Department of Mathematics
Yale University
New Haven, Connecticut 06520-8283

 

August 7, 2000

 

I am writing on behalf of the Yale University Mathematics Department to send our deepest condolences to the family and colleagues of Professor Thomas Wolff. He was a wonderful man and immensely influential mathematician, and will be greatly missed.

Already as a new Ph.D. he had created quite a stir with his celebrated new method of solving the corona problem. Very rapidly he broadened his scope and was solving old conjectures in many fields of analysis. The topics where he made revolutionary advances covered virtually every facet of modern harmonic analysis, including complex analysis, function spaces, linear and nonlinear potential theory, functional analysis, oscillatory integrals, partial differential equations, and geometry related to the Fourier Transform. The hallmark of his approach to research was to select a problem where the present tools of harmonic analysis were wholly inadequate for the task. After a period of extreme concentration he would come up with a new technique, usually of astonishing originality. With this new technique and his well known ability to handle great technical complications, the problem would be solved. After a few more problems in the area were resolved, the field would be changed forever. Tom would move on to an entirely new domain of research, and the rest of the analysis community would spend years trying to catch up.
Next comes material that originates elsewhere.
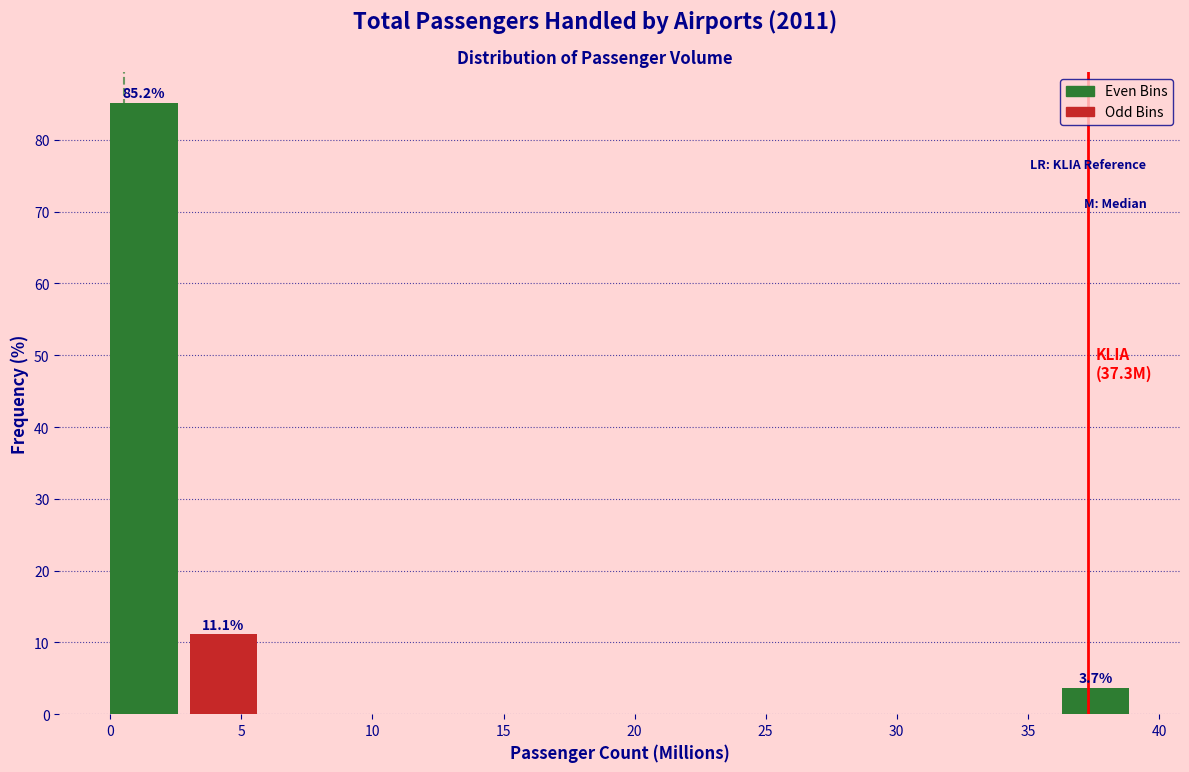

Which range on the x-axis has the tallest bar?

0.0 to 3.0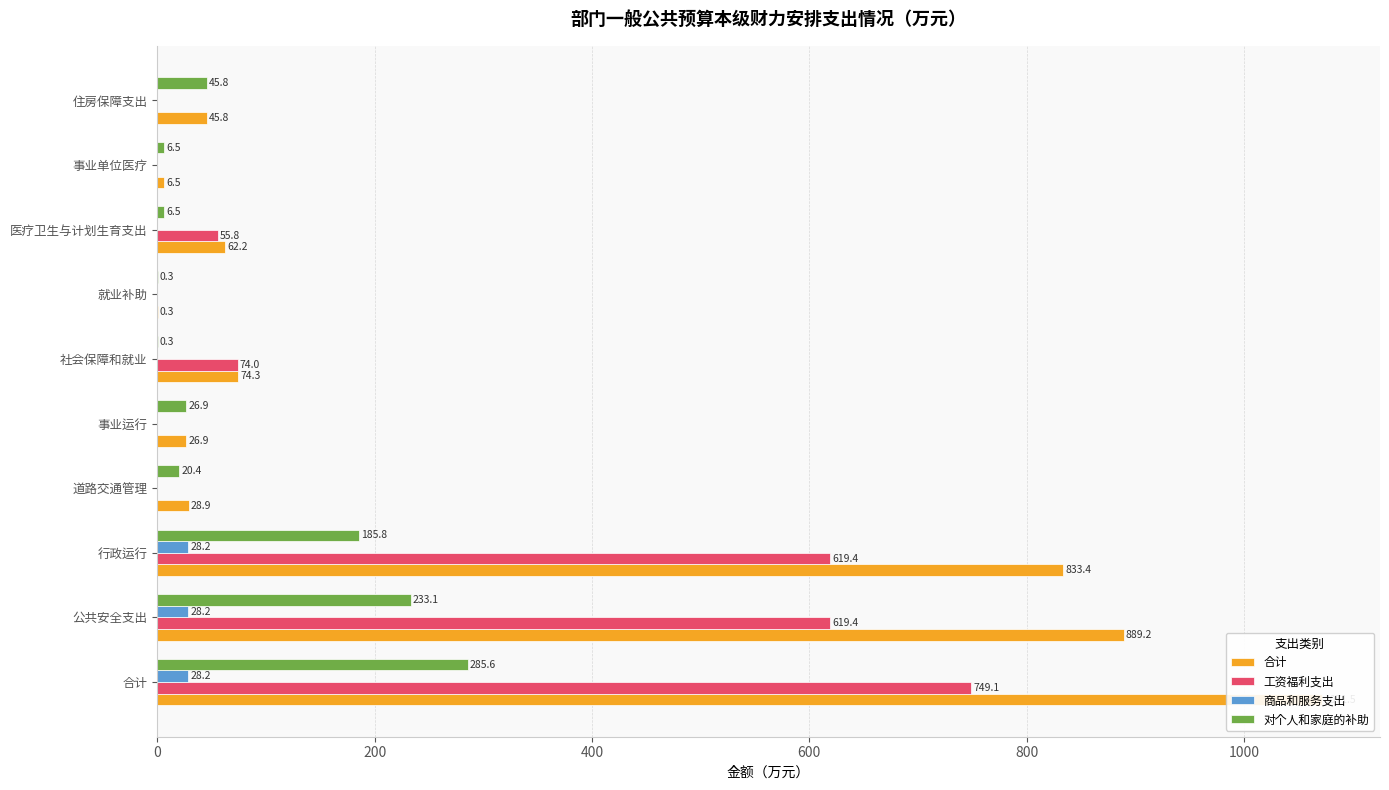

The value of 工资福利支出 at 就业补助 is 467.7. True or false?

False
In the mathematical community, the common and rapid response to these breakthroughs was that they were seen not just as watershed events, but as lightning strikes that permanently altered the landscape.

During his stays at the University of Washington, Chicago, New York University, Berkeley, and Caltech, he befriended and deeply influenced an entire generation of analysts. His personality was quiet by nature, but his generosity in sharing of ideas combined with a sharply penetrating insight made him one of the most respected leaders in analysis over the past twenty years. He produced many outstanding graduate students and in national and international committees was a forceful advocate for young mathematicians.

My colleagues and I share in your deep sorrow and wish to let you know that Tom Wolff will not be soon forgotten.